What to do: For the string "import", count the lines in the records below that contain it. Answer with that number alone.

Saved data entries
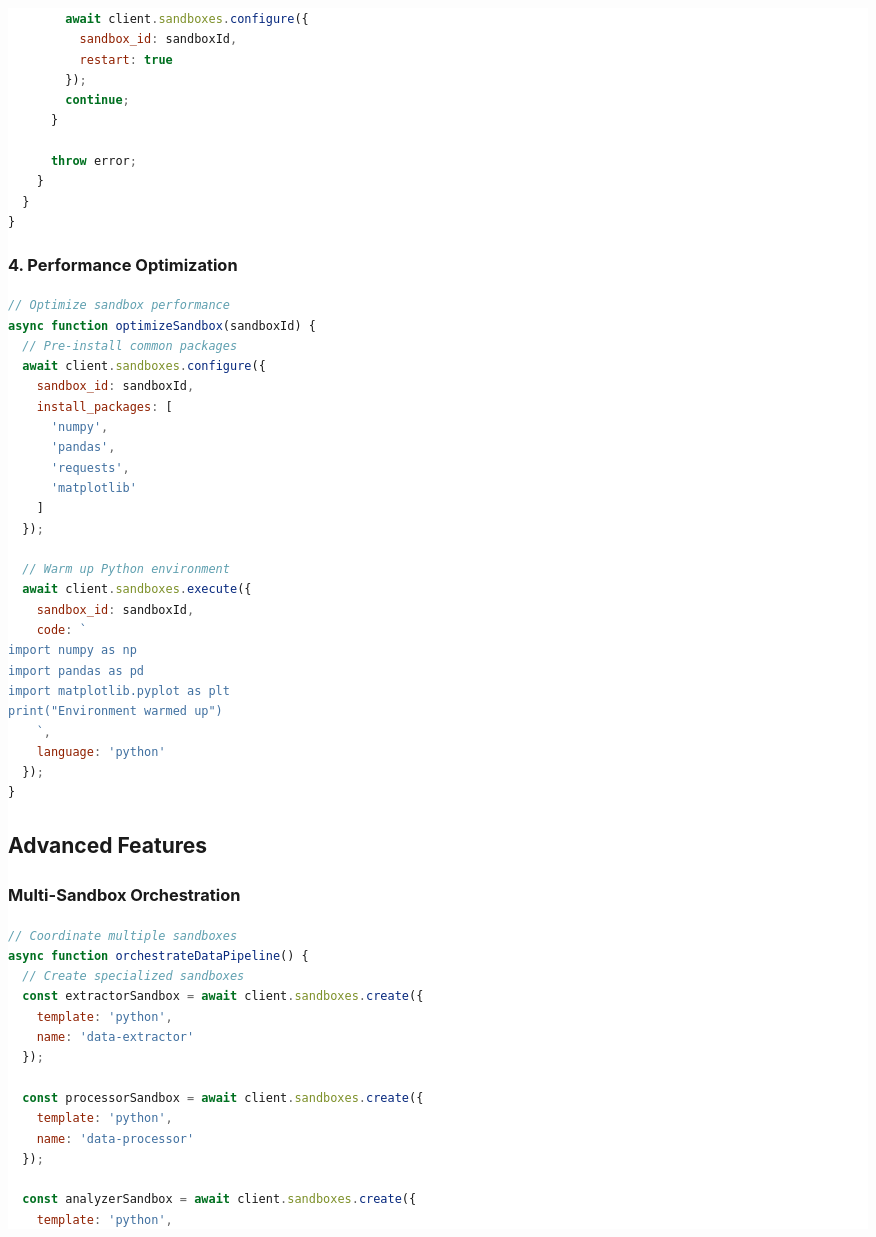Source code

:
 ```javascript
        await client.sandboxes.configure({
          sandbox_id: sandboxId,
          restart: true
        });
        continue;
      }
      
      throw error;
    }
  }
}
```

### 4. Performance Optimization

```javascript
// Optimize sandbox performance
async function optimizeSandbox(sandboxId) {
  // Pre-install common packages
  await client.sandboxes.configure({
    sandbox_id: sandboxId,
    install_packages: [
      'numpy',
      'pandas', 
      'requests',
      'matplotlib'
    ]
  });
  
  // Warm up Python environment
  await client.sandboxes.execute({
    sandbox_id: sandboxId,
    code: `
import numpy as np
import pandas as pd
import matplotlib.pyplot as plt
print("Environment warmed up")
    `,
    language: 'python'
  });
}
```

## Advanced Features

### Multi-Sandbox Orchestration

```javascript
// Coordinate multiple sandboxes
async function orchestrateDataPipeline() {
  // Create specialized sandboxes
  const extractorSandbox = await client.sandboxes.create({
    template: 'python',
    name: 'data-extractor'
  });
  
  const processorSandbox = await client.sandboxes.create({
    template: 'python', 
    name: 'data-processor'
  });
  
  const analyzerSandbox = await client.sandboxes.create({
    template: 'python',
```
...
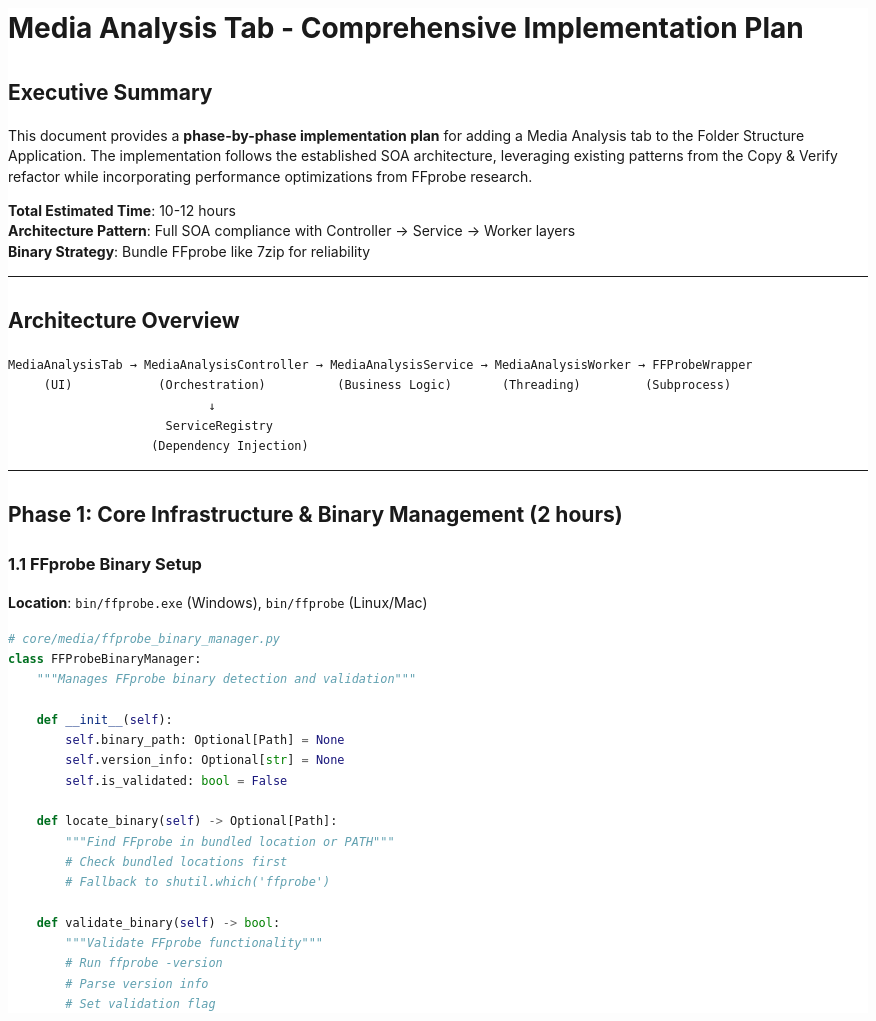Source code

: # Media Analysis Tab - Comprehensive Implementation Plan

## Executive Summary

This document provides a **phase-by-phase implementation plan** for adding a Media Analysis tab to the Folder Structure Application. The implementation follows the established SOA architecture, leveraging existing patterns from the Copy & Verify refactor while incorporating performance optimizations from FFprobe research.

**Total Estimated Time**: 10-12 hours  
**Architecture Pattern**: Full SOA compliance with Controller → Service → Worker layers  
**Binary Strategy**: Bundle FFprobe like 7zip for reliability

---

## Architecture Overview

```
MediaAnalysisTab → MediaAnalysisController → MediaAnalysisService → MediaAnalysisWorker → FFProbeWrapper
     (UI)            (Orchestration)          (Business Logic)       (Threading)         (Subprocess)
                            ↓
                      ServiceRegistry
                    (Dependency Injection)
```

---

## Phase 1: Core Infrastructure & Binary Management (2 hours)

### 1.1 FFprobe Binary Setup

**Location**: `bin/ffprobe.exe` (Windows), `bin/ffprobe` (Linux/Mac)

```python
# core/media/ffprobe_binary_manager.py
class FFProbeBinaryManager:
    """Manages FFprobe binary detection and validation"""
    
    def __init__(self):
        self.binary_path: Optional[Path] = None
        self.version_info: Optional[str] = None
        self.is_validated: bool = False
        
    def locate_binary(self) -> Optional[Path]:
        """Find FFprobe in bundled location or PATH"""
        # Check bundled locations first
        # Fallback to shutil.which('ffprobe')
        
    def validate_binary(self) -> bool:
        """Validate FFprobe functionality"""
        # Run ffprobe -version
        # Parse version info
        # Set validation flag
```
--
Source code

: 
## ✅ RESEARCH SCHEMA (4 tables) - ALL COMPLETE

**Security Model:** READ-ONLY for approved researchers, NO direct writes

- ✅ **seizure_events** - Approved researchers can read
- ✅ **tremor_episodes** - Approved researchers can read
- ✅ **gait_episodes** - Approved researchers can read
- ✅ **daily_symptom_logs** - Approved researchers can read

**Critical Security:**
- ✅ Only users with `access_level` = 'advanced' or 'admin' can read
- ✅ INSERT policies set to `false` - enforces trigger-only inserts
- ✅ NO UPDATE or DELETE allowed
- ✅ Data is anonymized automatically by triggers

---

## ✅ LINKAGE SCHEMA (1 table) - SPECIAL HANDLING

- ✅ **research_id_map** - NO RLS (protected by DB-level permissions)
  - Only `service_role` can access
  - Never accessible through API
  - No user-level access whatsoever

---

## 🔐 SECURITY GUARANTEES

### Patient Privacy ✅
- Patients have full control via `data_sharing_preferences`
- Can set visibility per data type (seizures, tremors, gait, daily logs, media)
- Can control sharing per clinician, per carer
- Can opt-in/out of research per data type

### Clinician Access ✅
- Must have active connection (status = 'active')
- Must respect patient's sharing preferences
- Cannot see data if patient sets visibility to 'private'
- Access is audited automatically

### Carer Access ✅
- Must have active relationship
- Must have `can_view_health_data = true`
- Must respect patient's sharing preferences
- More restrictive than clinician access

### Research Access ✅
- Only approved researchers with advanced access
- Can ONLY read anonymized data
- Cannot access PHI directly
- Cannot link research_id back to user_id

Answer to this problem: 3